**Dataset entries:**
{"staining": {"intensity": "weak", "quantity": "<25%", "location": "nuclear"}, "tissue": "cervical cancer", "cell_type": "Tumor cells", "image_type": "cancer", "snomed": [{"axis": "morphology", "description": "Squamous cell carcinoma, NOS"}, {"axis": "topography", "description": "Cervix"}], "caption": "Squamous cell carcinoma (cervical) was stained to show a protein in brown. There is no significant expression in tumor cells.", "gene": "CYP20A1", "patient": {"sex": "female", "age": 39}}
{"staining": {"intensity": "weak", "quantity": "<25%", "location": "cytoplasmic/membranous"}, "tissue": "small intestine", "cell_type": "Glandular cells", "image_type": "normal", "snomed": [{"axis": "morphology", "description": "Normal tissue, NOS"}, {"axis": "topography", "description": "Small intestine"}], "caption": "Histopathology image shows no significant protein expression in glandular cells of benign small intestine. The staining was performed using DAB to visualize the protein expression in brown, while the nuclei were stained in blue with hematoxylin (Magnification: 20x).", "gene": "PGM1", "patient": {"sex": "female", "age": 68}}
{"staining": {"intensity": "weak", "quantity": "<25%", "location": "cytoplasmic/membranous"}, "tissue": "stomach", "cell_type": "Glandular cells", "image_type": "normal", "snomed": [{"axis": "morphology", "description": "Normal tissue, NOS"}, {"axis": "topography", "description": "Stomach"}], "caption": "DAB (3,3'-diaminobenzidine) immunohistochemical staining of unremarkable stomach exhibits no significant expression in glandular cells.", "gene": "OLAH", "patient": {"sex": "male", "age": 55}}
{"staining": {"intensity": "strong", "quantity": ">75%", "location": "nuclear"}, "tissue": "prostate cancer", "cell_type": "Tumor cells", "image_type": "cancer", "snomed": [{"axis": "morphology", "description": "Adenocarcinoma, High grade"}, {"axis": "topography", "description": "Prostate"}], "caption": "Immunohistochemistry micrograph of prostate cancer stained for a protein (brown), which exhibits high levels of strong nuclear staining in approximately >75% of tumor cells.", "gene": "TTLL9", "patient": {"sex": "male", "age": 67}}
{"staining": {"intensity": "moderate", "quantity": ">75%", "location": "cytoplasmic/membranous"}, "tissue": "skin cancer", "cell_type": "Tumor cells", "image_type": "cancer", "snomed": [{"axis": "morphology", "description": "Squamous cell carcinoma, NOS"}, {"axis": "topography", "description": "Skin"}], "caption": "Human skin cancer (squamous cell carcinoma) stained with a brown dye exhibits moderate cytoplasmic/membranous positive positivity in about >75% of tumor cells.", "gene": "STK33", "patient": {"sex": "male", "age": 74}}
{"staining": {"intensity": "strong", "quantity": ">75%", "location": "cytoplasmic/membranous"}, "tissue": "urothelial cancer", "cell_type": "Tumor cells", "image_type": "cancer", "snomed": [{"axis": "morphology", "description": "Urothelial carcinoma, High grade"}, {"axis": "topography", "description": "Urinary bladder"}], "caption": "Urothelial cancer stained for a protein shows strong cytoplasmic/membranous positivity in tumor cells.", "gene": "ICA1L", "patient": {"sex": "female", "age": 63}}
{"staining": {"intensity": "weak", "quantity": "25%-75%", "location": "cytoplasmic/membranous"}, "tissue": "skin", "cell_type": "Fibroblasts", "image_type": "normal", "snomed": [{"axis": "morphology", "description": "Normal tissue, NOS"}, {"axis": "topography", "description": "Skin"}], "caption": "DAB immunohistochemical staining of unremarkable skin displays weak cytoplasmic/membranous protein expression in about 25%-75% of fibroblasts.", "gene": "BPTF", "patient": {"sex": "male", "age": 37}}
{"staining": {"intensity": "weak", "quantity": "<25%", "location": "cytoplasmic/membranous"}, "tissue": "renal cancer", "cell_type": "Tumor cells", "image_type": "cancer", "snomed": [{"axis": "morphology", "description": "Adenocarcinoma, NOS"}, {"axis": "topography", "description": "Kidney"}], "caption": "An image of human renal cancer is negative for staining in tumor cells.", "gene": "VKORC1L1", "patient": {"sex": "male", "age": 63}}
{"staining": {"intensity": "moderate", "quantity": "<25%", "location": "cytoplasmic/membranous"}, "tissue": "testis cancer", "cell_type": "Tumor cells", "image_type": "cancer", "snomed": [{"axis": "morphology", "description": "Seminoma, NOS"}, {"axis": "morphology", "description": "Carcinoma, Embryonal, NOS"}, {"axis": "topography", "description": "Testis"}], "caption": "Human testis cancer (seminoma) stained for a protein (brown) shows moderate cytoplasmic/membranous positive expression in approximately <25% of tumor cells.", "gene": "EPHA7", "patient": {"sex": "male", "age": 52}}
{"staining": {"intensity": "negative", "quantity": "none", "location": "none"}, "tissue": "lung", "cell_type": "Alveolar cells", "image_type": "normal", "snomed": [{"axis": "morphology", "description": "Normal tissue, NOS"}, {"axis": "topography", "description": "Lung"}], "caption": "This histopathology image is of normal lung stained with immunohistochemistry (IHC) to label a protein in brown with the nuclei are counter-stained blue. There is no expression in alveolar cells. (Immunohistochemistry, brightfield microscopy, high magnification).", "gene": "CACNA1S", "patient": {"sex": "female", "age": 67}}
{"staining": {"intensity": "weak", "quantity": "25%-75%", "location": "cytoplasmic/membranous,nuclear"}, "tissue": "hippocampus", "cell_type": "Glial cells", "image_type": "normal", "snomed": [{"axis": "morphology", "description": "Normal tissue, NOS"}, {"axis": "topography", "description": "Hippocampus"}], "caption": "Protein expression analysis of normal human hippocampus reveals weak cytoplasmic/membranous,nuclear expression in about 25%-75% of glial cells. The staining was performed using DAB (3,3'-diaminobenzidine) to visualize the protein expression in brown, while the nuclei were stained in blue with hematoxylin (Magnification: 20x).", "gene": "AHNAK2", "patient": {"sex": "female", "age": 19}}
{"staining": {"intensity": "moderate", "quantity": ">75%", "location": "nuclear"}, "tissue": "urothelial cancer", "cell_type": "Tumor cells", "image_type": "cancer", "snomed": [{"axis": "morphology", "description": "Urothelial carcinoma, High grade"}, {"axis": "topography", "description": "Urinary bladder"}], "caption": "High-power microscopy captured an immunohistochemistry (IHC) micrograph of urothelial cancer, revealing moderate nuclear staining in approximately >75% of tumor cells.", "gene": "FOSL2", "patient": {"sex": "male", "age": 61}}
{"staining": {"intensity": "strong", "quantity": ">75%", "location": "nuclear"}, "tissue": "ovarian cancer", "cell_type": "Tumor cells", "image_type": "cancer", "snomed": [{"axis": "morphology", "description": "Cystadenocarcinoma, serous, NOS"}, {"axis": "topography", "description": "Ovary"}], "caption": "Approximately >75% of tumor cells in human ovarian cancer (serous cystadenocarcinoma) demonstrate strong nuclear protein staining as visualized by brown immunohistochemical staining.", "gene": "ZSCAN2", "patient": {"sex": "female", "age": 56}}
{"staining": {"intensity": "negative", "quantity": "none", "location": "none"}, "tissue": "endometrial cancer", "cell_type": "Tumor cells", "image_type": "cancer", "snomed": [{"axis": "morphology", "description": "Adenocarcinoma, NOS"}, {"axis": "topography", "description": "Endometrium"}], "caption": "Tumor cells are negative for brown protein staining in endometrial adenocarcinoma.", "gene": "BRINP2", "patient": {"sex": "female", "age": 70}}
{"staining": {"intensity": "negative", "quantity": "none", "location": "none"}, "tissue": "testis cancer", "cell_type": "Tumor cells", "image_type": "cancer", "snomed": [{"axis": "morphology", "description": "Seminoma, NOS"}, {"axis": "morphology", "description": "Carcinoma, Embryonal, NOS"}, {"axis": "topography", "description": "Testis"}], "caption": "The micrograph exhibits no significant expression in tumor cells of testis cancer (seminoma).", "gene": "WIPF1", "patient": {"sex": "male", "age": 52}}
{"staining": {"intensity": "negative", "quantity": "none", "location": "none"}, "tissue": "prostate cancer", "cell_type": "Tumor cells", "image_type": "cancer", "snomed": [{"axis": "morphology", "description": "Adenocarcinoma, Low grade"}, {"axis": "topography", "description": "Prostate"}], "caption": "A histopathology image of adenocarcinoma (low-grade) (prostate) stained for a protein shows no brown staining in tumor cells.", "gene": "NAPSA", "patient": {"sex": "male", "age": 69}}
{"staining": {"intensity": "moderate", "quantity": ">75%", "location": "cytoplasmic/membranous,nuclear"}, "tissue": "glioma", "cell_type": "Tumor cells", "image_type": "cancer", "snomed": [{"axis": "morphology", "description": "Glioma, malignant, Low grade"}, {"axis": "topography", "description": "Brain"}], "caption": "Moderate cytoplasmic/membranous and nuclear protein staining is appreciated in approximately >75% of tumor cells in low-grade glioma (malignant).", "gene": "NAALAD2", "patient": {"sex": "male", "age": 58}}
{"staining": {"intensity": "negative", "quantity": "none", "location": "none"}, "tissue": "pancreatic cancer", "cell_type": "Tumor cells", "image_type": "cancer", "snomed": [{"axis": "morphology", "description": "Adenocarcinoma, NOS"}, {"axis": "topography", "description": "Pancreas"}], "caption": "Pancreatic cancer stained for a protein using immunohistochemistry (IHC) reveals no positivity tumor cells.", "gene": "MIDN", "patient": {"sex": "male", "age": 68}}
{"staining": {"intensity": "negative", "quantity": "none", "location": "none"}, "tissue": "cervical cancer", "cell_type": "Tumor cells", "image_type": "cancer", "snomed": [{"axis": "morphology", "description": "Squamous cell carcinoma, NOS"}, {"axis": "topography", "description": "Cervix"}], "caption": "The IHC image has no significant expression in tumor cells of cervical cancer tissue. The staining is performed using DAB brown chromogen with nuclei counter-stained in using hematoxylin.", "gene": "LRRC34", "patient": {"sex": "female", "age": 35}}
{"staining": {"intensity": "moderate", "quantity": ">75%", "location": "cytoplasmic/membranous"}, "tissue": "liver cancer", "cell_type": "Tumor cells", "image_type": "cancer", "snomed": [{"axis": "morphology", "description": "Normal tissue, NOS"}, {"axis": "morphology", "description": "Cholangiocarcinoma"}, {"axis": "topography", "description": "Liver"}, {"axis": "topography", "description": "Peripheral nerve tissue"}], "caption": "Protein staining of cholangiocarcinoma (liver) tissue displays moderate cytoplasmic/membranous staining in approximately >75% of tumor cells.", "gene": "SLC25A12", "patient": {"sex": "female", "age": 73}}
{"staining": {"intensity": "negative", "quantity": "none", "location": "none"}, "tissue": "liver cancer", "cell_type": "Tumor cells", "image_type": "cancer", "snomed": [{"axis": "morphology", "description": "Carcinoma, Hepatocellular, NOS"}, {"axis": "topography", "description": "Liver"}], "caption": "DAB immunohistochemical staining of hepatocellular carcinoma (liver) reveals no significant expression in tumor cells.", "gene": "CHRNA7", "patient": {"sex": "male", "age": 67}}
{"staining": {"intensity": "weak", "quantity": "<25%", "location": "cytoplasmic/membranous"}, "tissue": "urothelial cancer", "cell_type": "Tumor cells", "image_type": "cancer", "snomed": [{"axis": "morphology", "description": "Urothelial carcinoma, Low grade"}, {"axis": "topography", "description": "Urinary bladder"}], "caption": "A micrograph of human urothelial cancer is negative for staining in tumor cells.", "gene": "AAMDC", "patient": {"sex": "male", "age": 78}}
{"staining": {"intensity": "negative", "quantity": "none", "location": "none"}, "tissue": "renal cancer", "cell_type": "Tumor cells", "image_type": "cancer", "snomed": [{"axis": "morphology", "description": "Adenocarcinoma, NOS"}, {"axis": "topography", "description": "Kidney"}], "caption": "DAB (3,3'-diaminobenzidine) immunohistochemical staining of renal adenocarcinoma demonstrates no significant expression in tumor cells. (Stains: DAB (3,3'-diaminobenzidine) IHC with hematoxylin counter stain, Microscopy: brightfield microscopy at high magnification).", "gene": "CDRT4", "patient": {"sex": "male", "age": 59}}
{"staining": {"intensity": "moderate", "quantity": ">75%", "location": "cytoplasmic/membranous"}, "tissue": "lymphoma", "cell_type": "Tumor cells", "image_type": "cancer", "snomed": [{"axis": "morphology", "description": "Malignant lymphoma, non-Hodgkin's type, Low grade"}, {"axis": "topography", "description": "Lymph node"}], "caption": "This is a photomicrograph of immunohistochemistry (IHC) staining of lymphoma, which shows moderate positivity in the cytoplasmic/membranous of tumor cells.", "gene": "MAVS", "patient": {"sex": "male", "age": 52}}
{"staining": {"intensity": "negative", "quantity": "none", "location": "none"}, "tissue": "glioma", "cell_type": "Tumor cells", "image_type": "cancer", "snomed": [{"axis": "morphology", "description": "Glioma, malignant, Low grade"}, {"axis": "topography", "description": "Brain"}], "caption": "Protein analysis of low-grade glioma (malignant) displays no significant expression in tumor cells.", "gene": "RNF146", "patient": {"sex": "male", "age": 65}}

**What the task asks:**
Out of the data above, return each line where the word "renal" can be found.

**Exercise answer:**
{"staining": {"intensity": "weak", "quantity": "<25%", "location": "cytoplasmic/membranous"}, "tissue": "renal cancer", "cell_type": "Tumor cells", "image_type": "cancer", "snomed": [{"axis": "morphology", "description": "Adenocarcinoma, NOS"}, {"axis": "topography", "description": "Kidney"}], "caption": "An image of human renal cancer is negative for staining in tumor cells.", "gene": "VKORC1L1", "patient": {"sex": "male", "age": 63}}
{"staining": {"intensity": "negative", "quantity": "none", "location": "none"}, "tissue": "renal cancer", "cell_type": "Tumor cells", "image_type": "cancer", "snomed": [{"axis": "morphology", "description": "Adenocarcinoma, NOS"}, {"axis": "topography", "description": "Kidney"}], "caption": "DAB (3,3'-diaminobenzidine) immunohistochemical staining of renal adenocarcinoma demonstrates no significant expression in tumor cells. (Stains: DAB (3,3'-diaminobenzidine) IHC with hematoxylin counter stain, Microscopy: brightfield microscopy at high magnification).", "gene": "CDRT4", "patient": {"sex": "male", "age": 59}}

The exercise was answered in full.